Zishen Huoxue Decoction shields the heart from reperfusion injury via ER-mitochondria crosstalk

Myocardial ischemia-reperfusion (I/R) injury remains a major obstacle in cardiovascular medicine. Although restoring blood flow to ischemic tissue is essential, reperfusion itself can paradoxically intensify oxidative stress, disrupt mitochondrial function, and drive cardiomyocyte death. Strategies that limit this secondary damage are urgently needed. In a study published in the Chinese Journal of Natural Medicines, researchers report that Zishen Huoxue Decoction (ZSHX), a traditional Chinese medicine formula, counteracts myocardial I/R injury by targeting endoplasmic reticulum (ER)-mitochondria homeostasis, which is a critical yet underexplored layer of cellular stress regulation.

The work extends an earlier high-impact study by the same group, published in 2025, which established that ZSHX alleviates ischemic myocardial injury by coordinating mitophagy and the mitochondrial unfolded protein response through a SIRT5-β-tubulin axis. While that paper defined how ZSHX supports mitochondrial quality control within a single organelle, the new study broadens the lens to organelle-organelle communication, asking how ZSHX restores the functional coupling between the ER and mitochondria that is progressively lost during reperfusion.
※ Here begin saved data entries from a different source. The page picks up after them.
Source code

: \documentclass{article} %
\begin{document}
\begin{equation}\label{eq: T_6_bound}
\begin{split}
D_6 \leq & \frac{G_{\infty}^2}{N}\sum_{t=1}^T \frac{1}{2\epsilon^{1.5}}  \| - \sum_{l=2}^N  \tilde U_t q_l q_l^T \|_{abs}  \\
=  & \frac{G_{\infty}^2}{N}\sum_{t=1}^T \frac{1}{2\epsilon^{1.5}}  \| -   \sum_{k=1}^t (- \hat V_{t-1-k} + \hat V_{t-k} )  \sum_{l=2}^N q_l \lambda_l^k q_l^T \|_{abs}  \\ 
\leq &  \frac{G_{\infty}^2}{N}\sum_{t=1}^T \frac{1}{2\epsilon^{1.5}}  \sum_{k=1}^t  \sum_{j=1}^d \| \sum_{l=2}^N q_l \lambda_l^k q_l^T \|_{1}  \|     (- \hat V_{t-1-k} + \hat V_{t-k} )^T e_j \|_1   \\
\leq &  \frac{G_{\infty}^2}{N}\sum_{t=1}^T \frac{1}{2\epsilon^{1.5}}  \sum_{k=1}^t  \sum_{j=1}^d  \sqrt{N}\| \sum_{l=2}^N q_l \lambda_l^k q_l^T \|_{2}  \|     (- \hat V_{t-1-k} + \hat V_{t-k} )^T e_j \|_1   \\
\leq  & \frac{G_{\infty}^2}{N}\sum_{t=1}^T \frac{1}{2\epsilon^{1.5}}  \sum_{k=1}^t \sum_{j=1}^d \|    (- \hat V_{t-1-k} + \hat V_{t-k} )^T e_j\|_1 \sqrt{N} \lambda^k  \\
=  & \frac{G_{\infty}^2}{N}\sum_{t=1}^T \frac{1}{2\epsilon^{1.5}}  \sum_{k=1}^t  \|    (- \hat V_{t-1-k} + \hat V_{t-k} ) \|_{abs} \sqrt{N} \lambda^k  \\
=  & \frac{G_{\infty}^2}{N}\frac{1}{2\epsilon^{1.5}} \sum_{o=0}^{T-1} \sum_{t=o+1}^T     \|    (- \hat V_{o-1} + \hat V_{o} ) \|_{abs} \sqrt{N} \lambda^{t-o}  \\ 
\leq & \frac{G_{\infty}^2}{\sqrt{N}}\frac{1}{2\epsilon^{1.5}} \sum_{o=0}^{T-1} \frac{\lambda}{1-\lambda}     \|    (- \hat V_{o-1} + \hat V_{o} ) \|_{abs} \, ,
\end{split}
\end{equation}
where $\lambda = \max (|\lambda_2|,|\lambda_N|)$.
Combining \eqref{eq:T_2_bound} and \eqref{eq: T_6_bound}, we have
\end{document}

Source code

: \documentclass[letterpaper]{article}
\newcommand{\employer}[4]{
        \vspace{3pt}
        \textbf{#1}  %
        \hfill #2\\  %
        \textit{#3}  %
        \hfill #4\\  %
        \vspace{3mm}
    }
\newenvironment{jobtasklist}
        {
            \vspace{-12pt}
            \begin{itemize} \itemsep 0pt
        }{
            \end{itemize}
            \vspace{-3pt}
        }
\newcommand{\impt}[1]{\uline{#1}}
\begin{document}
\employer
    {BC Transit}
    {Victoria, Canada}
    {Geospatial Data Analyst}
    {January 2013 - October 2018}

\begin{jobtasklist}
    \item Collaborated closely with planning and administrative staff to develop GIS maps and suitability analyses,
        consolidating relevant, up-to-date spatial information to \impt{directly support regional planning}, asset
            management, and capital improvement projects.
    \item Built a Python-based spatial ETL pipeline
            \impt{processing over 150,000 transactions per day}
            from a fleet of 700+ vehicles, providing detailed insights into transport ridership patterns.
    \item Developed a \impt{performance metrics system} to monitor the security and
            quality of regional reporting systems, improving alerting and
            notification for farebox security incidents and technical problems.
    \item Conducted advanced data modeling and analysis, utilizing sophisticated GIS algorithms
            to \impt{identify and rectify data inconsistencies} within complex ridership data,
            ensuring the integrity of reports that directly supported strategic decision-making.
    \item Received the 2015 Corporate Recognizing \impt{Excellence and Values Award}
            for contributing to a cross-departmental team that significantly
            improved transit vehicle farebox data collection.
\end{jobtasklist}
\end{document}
Using conditional-knockout animal and cellular models of NDUFS4 and DUSP1, together with single-cell RNA sequencing, metabolomics, network pharmacology, and in vivo and in vitro interventions, the team showed that I/R injury triggers ER stress and mitochondrial metabolic reprogramming, accompanied by downregulation of dual-specificity phosphatase 1 (DUSP1) and NADH dehydrogenase [ubiquinone] iron-sulfur protein 4 (NDUFS4). Single-cell sequencing further linked I/R damage to disrupted mitochondrial energy metabolism and cell-death programs, while metabolomics confirmed that ZSHX reshapes the metabolite landscape in affected myocardial tissue. Mechanistically, ZSHX preserves mitochondrial proteostasis, suppresses ER stress, restores intracellular calcium balance, and upregulates DUSP1 and NDUFS4, thereby sustaining respiratory-chain activity and enabling adaptive metabolic reprogramming under stress.

The researchers also identify kaempferol as the principal bioactive compound driving these effects. By enhancing DUSP1 and NDUFS4 expression, kaempferol prevents ER stress and inflammatory bursts, preserves mitochondrial function, and recodes mitochondrial metabolism after I/R injury. This finding helps connect the traditional compatibility principles of complex herbal formulas to defined molecular targets and measurable pharmacological effects.

Taken together, the two studies position ER-mitochondria crosstalk, rather than any single organelle or pathway, as a promising therapeutic axis for ischemic heart disease. By moving beyond single-target explanations and integrating multi-omics evidence with mechanistic pharmacology, the work offers a more coherent framework for translating traditional Chinese medicine into mechanism-based cardiovascular therapeutics.

The article was first published online ahead of print on July 16, 2025, and the final version appears in the April 2026 issue (Chinese Journal of Natural Medicines, Vol. 24, Issue 4), pp. 385–401. (https://doi.org/10.1016/S1875-5364(26)61171-5)

Related prior publication

Chang X, Zhou S, Huang Y, Liu J, Wang Y, Guan X, Wu Q, Liu Z, Liu R. Zishen Huoxue decoction (ZSHX) alleviates ischemic myocardial injury (MI) via Sirt5-β-tubulin mediated synergistic mechanism of “mitophagy-unfolded protein response” and mitophagy. Chinese Journal of Natural Medicines, 2025, 23(3): 311–321. DOI: 10.1016/S1875-5364(25)60838-7.